> [GIVEN PASSAGE]
◇ ◇ ◇ ◇ ◇

Friday, August 20, 2010

#11. What's the magic number?

My church is made up of about 75 people on any given Sunday. We're 6 years old and we are located in the heart of the city of Atlanta. I often hear people at our church describe it by it's strength....NUMBERS. It's the inevitable first question when talking to someone new or catching up with an old friend about their place of worship..."How many people go there?"

According to people who care...we're a small church. Because we're small, people find our church to be more like a family. They are encouraged way more by the relationships and gathering that takes place on Monday through Saturday, than they are by the hour we worship together on Sunday. Although both are an important part of church life...there is something to be said for hanging out at your pastor's house on a consistent basis. Or always knowing that someone will be available to babysit or pick you up from the airport. Which leads me to my question...What's the Magic Number? How big can a church get before it goes from Family to Fancy? How big should it get before it sends some people to a new area of the city and starts a new church?

Atlanta just so happens to be one of the places where the mega, non-denominational, juggernaut church was born and has thrived over the past 2 decades. My friend is helping start one of those juggernauts that has been gathering thousands of people since it's first service around a year ago and there is no telling how big it could get. For the record...they seem like they are a seriously healthy church. That being said...nobody but the inner circle is going over to their pastor's house. You might live next door to another church member and never even know it. Not to mention you might live three hours away from another church member who drives in from out of state. Do you see the difference?

Dunbar, a brilliant European anthropologist, just put out a study that states our cognitive ambition is for 150 people. If you're a pastor, church member, or leader...what do you do with that? If 150 people is as big as our sphere of influence can get, how should we strategically structure the way we make disciples and teach people the way of Jesus in our churches? My "small" church just sent 4 of our 75 people to start a new church on the west side of town. I suspect if the Lord ever allows us to double in size we'll send 10 or 20 or 50 more. What's the magic number? What's your answer?

Tuesday, August 3, 2010

#10. Who hid all the GOOD marriages?

HEllo there blogLAND....thanks for being patient with me! In April I got my real estate license and simultaneously stepped into some sort of inter-galactic entrepreneurial black hole that literally ate my soul. I have recently resurfaced and I hope you will have me back. A good friend of mine always says "The worst kind of blog is a dead one." Here's to grace and the Resurrection.

This is a timely question and I will dedicate it to my beautiful, brilliant, humble, unbelievably good looking wife who also happens to be the best mom I've ever met. Last Friday we celebrated 5 years of marriage and I gotta say, by the grace of God, they have been the best 5 I've known. Full of grace, trust, hoping in tommorrow, reminiscing in yesterday, and wrecklessly living the present. If I were to define the institution of marriage solely by my own experience I would say that it is the tangible representation of all things good. I have been made aware that this is not a popular perspective so naturally, I've been wondering who hid all the good marriages?

◇ ◇ ◇ ◇ ◇

> [DATA LISTING]

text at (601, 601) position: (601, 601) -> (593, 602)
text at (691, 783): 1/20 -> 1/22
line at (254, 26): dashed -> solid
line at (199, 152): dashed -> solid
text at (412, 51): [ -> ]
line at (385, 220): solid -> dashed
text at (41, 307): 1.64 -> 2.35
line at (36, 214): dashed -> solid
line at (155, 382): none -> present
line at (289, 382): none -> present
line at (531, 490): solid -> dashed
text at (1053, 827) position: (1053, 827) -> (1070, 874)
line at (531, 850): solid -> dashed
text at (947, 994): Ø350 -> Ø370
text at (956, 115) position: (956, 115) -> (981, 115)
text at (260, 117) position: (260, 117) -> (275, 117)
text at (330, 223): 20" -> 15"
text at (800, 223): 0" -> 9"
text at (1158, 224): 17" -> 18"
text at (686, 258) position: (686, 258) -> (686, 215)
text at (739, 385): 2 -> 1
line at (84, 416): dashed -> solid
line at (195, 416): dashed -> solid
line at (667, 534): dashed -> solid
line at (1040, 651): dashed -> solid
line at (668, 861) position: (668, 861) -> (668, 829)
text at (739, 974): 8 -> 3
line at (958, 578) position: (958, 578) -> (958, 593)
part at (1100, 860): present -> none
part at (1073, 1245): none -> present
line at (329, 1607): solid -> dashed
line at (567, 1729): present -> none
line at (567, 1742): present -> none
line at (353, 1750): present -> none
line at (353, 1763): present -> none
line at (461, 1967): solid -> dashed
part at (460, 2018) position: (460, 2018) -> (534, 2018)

◇ ◇ ◇ ◇ ◇

> [WORK INSTRUCTIONS]
(a) Set down the blog posts' wording from "HEllo there blogLAND....thanks" to "and the Resurrection.", keeping it identical to the original.
(b) According to the blog posts, how many people did the writer's church send to start a new church on the west side of town?

> [EXPECTED OUTPUTS]
(a)
HEllo there blogLAND....thanks for being patient with me! In April I got my real estate license and simultaneously stepped into some sort of inter-galactic entrepreneurial black hole that literally ate my soul. I have recently resurfaced and I hope you will have me back. A good friend of mine always says "The worst kind of blog is a dead one." Here's to grace and the Resurrection.

(b) Four of its 75 people.